Recast the entries, from their first line through the line containing "Of a fat content, by weight, exceeding 6", inclusive, as a numbered list, leaving out any blank lines.

(Beginning of RECORDS SHOWN)

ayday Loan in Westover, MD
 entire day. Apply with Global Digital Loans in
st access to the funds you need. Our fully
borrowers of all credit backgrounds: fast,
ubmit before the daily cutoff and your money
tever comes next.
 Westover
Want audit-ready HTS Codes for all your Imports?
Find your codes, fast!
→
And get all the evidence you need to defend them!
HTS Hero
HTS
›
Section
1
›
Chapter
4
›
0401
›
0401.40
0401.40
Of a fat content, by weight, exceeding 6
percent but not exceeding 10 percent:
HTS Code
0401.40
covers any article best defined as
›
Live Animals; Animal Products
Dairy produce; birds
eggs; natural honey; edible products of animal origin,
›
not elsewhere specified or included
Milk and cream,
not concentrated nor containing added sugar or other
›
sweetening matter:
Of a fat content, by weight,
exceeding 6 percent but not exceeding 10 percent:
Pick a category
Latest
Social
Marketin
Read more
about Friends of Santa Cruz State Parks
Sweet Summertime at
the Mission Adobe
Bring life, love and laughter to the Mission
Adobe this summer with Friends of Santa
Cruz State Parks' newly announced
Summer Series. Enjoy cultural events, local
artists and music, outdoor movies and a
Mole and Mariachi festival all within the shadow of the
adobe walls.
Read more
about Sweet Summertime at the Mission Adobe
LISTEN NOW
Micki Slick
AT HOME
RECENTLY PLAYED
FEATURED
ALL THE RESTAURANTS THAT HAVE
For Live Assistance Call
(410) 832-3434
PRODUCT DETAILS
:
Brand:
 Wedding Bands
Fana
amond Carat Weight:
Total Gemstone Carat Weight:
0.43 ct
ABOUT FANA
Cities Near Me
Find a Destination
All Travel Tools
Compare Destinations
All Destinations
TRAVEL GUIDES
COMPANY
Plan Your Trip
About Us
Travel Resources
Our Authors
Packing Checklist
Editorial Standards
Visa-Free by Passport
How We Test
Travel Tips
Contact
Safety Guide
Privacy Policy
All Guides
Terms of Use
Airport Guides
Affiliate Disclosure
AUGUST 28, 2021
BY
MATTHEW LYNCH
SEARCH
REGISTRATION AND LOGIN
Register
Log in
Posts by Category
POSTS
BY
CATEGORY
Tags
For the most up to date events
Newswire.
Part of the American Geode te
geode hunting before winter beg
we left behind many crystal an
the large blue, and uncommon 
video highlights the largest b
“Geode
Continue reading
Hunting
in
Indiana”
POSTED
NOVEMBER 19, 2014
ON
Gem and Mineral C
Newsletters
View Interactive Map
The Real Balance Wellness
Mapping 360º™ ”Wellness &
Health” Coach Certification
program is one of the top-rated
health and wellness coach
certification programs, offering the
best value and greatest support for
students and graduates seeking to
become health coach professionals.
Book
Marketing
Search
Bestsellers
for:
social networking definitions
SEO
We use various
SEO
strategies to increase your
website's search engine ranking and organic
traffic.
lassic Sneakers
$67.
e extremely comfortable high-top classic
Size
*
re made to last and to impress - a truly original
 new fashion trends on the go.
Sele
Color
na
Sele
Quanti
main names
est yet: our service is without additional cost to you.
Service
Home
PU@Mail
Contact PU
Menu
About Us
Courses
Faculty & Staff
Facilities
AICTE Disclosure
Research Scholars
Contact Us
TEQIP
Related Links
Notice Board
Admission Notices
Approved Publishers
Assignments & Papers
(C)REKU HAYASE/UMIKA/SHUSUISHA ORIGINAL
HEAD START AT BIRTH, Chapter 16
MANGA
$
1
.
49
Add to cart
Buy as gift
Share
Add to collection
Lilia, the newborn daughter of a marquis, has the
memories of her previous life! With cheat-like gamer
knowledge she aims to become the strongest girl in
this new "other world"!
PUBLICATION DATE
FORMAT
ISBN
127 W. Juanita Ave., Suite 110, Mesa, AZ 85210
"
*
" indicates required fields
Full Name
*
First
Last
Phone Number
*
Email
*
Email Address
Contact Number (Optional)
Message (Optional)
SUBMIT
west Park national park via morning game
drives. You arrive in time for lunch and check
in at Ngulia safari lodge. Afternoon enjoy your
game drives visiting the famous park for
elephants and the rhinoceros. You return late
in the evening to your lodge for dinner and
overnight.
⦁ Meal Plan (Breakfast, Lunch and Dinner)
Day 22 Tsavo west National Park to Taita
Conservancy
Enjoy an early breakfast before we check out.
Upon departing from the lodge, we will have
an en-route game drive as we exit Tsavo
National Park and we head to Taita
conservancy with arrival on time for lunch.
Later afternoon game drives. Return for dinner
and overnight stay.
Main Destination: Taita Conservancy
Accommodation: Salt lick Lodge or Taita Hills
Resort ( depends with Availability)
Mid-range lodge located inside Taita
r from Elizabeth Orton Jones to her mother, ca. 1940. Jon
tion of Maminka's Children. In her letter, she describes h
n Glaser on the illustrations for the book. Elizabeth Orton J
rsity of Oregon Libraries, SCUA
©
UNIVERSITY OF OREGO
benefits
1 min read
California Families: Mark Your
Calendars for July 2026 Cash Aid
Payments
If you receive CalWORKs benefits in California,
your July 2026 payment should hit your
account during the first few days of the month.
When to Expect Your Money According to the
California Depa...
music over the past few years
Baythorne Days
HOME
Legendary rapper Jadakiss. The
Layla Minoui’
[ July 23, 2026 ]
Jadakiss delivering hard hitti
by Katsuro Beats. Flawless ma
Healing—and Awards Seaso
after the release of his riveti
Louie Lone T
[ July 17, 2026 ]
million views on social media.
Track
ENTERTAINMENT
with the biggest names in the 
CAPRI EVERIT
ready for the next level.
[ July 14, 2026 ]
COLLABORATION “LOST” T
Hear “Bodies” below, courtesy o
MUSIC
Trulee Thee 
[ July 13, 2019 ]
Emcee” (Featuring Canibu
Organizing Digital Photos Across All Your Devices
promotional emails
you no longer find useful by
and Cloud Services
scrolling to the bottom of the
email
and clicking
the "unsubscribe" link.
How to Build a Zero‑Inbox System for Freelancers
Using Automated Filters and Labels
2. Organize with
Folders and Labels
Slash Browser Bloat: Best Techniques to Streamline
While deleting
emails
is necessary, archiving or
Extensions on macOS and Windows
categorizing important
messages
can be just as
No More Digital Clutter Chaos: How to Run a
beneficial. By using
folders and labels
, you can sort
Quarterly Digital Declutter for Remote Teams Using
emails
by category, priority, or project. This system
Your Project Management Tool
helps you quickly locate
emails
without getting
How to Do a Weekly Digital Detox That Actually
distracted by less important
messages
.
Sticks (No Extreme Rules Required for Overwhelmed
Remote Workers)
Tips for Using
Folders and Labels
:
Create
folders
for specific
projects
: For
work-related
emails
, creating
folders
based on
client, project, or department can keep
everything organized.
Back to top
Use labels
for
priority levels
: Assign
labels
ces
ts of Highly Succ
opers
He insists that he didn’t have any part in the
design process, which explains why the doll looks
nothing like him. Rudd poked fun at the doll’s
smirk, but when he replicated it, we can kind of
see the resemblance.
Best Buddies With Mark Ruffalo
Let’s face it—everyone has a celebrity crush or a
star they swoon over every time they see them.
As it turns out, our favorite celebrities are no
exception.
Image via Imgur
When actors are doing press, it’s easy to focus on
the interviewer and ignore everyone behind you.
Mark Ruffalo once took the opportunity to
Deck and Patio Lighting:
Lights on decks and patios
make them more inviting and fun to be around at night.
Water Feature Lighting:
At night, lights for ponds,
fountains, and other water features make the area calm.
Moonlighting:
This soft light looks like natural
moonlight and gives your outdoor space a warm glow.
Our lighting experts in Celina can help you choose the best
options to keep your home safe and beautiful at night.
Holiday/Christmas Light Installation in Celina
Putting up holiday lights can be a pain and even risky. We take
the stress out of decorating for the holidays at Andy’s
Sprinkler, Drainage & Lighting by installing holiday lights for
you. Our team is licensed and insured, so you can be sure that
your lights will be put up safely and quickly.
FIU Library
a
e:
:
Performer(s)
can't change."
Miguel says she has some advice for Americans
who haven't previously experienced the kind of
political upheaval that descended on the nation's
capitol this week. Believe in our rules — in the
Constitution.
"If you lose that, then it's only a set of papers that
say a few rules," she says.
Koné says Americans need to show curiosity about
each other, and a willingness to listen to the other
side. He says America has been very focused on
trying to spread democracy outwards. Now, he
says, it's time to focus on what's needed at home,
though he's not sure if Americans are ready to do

(End of RECORDS SHOWN)

SOLUTION |
1. ayday Loan in Westover, MD
2.  entire day. Apply with Global Digital Loans in
3. st access to the funds you need. Our fully
4. borrowers of all credit backgrounds: fast,
5. ubmit before the daily cutoff and your money
6. tever comes next.
7.  Westover
8. Want audit-ready HTS Codes for all your Imports?
9. Find your codes, fast!
10. →
11. And get all the evidence you need to defend them!
12. HTS Hero
13. HTS
14. ›
15. Section
16. 1
17. ›
18. Chapter
19. 4
20. ›
21. 0401
22. ›
23. 0401.40
24. 0401.40
25. Of a fat content, by weight, exceeding 6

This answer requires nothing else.